Today, we are treated to yet another look at Daisuke Matsuzaka. Shaughnessy bemoans the beast that is the press attention being given to Matsuzaka. Let’s see, where do I start? First of all, the Matsuzaka coming out party has already been mocked ad nauseum. See, for example, Gerry Callahan’s mocking column from earlier in the week. In a bit of irony, Shank says “it’s a little embarrassing the way we’re reacting to the introduction of the Japanese hurler.” Shaughnessy, aren’t you perpetuating the very beast by writing this column? Shaughnessy asks “Are we not staid old Boston?” Come on Shank, do you really believe that characterization of Boston? Aren’t you the same guy who got on the pulpit the other day to remind us that we are too focused on sports stars and that we need to remember the true heroes? Is all of this attention really a big surprise to you? Give me a break.
A few other thoughts:
- Shank loves Gerry Callahan’s characterization of the press. Shank himself wishes he could have come up with Callahan’s “Million Cameraman March” to describe the press contingent. I am sorry but I don’t think that line is particularly funny—at least not funny enough to wish it were your own. (I like Jeff Horrigan's rattlesnake similie instead)

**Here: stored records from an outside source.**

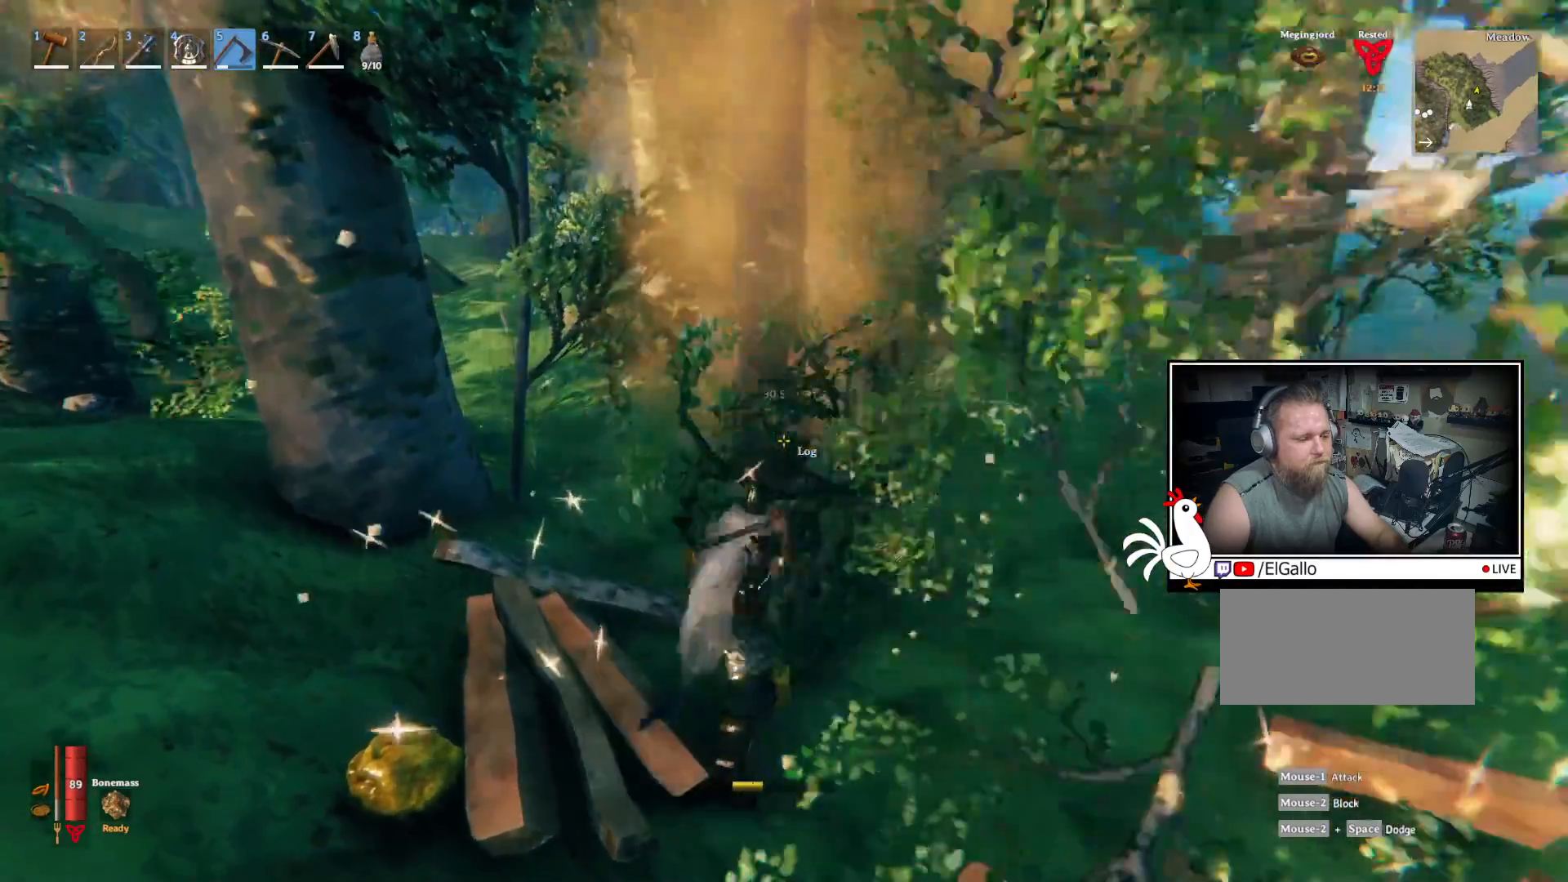
{"keys": [], "mouse": [], "events": [[333, "mouse_left", "up"]]}
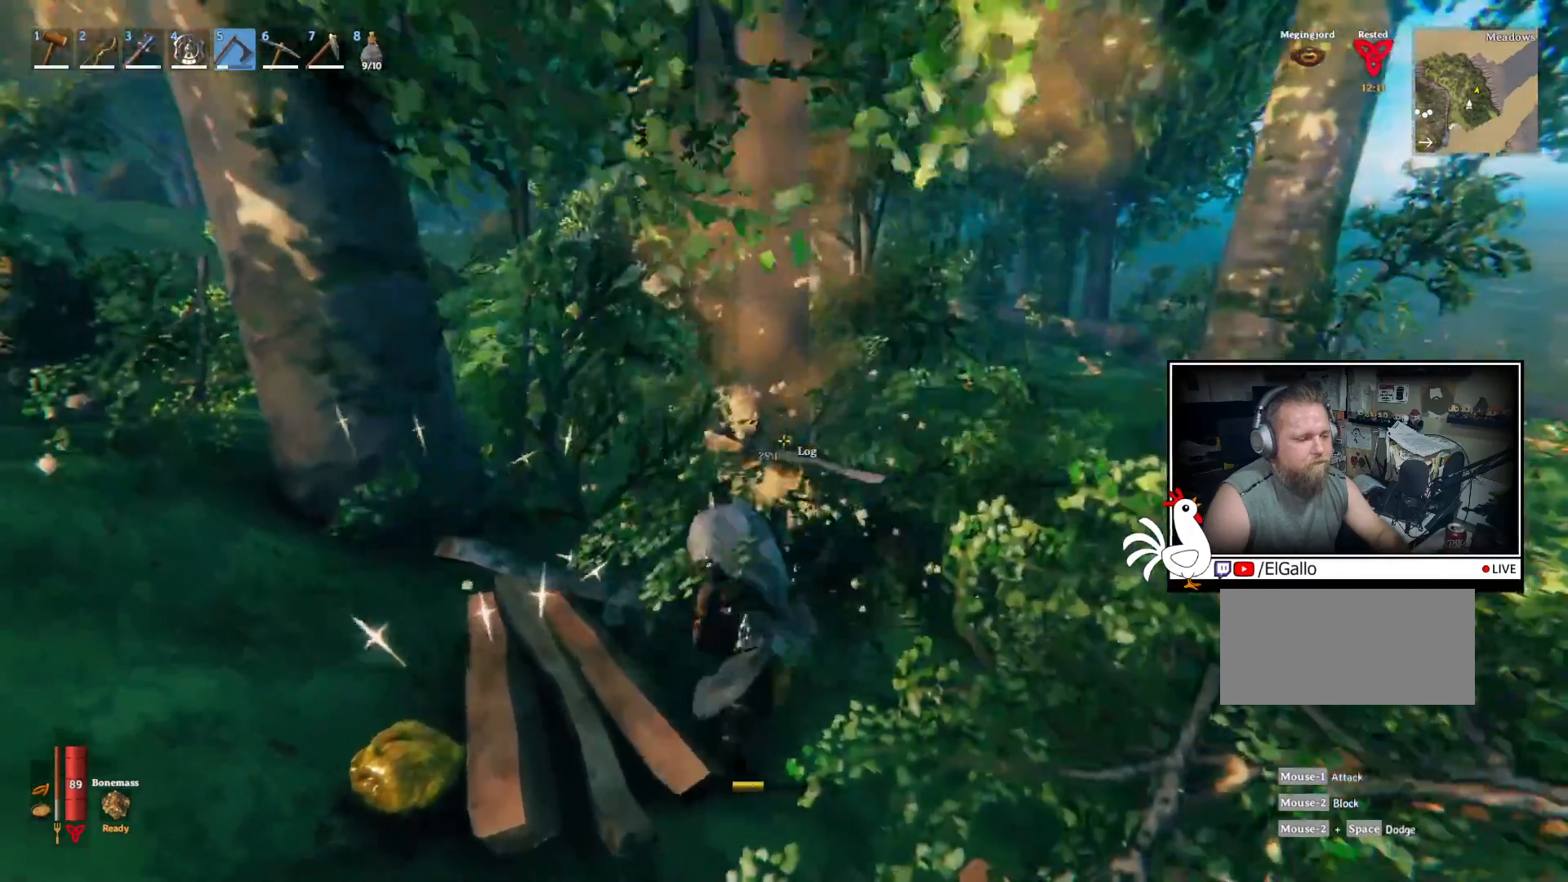
{"keys": [], "mouse": ["left"], "events": [[50, "mouse_left", "down"]]}
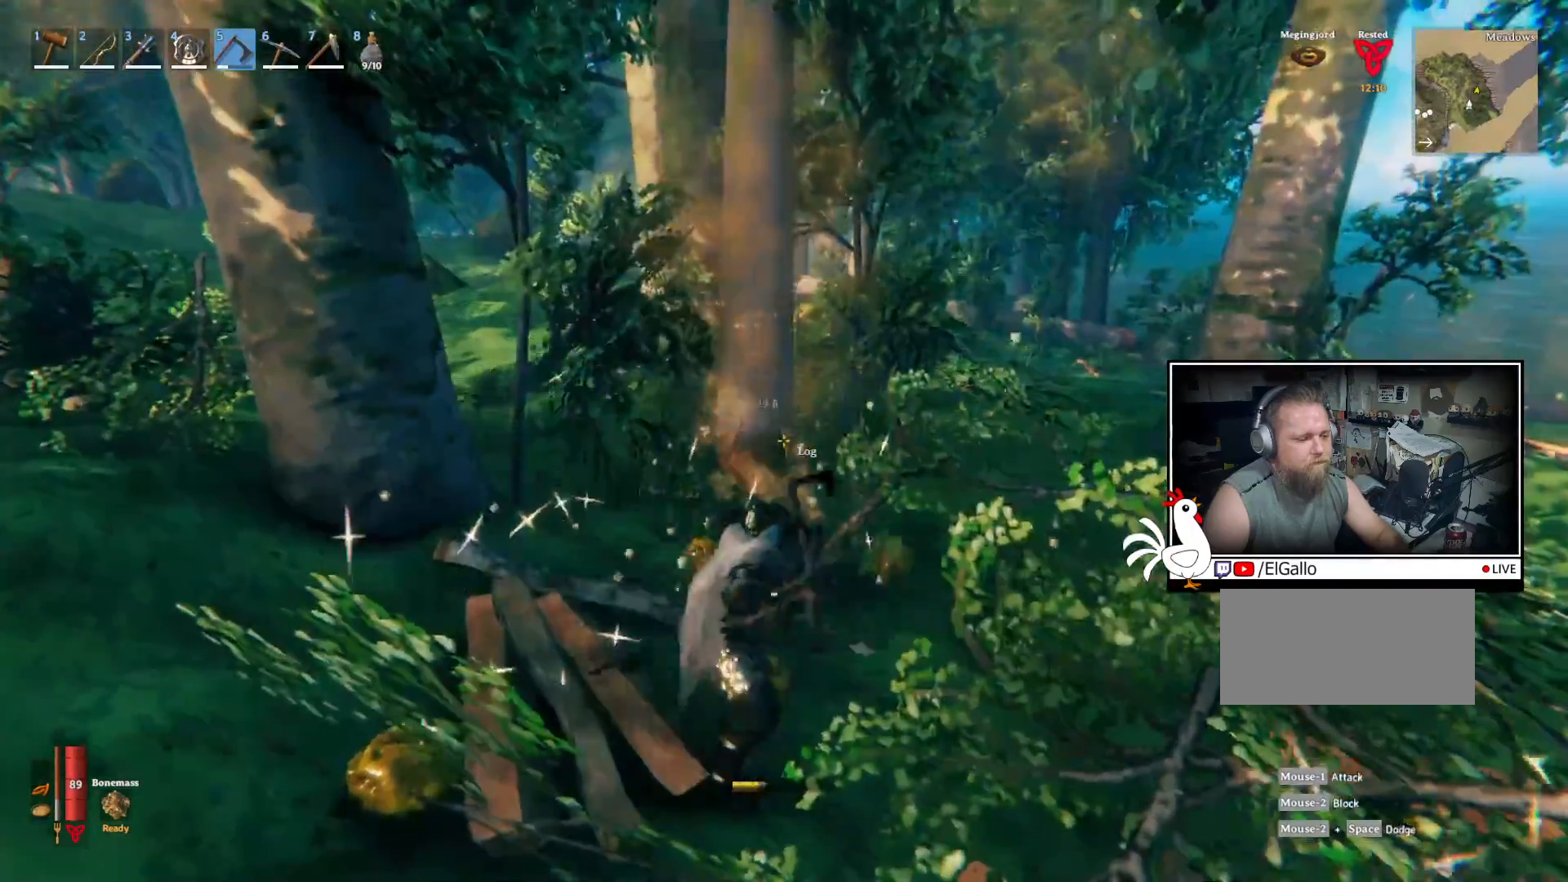
{"keys": [], "mouse": ["left"], "events": []}
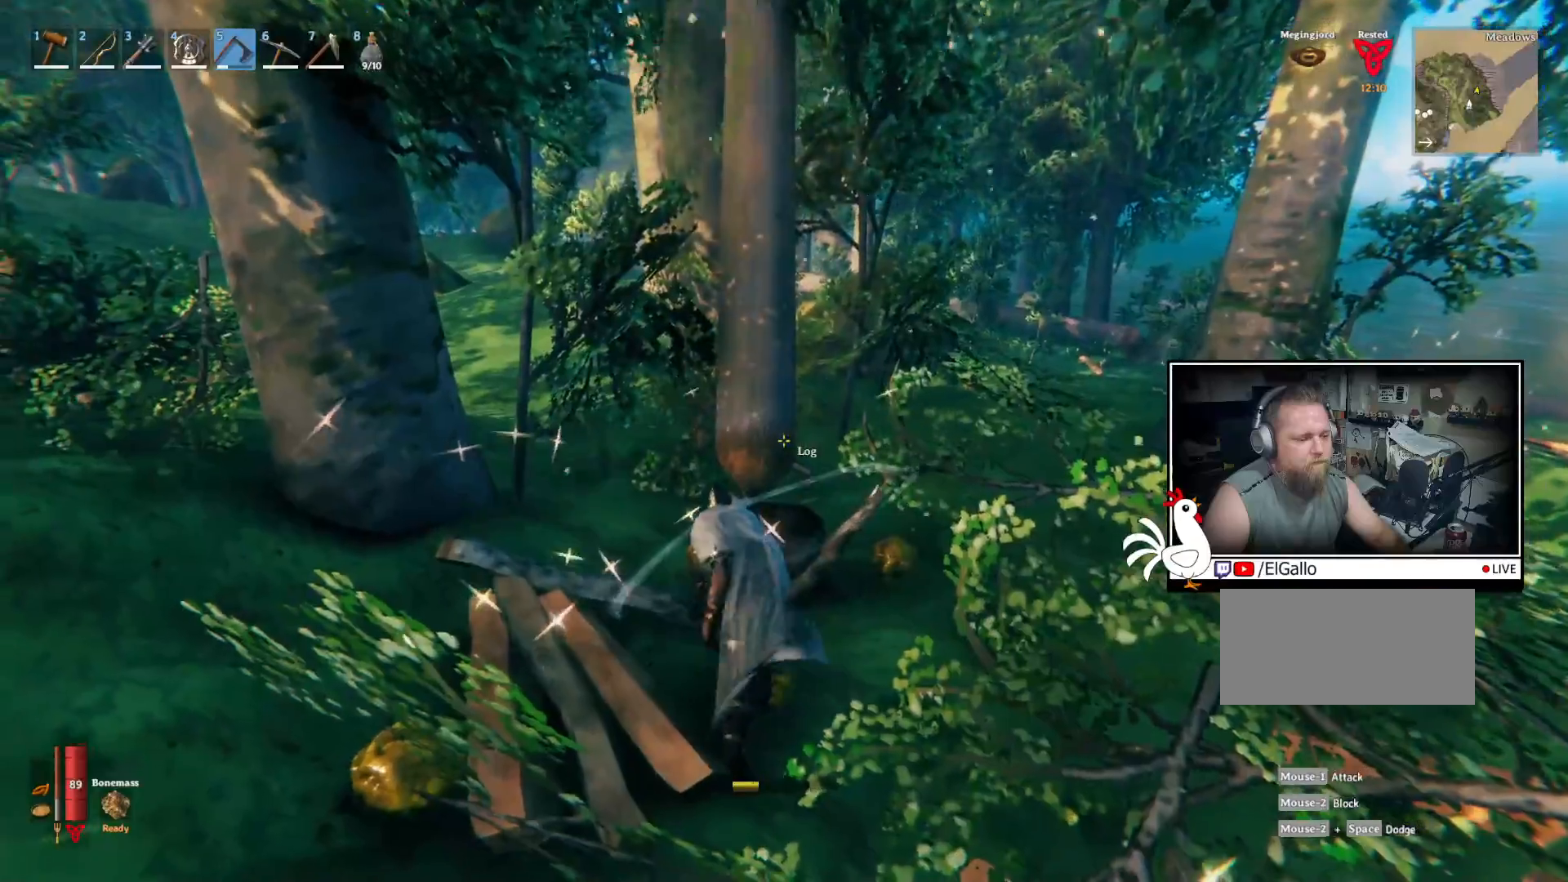
{"keys": ["w"], "mouse": [], "events": [[50, "mouse_left", "up"], [483, "w", "down"]]}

- I, for one, despise the whole “Dice-K” nickname. Reminds me too much of the horrid comedian Dice Clay. Shank perpetuates that god awful nickname four times today.
- Once again, Shank spurts out the line that it cost the Red Sox $51 million just to talk to Matsuzaka. That’s not really true—the $51 million should be considered a part of the overall signing package. If they had not signed him, they would not have been on the hook for the money in which case they would have talked with him for $0.
Shank ends his column with the familiar platitude that it doesn’t matter what words are spoken by the player or the press during all this hoopla; what matters is what happens on the field. Thanks, Shank, for your grand insight.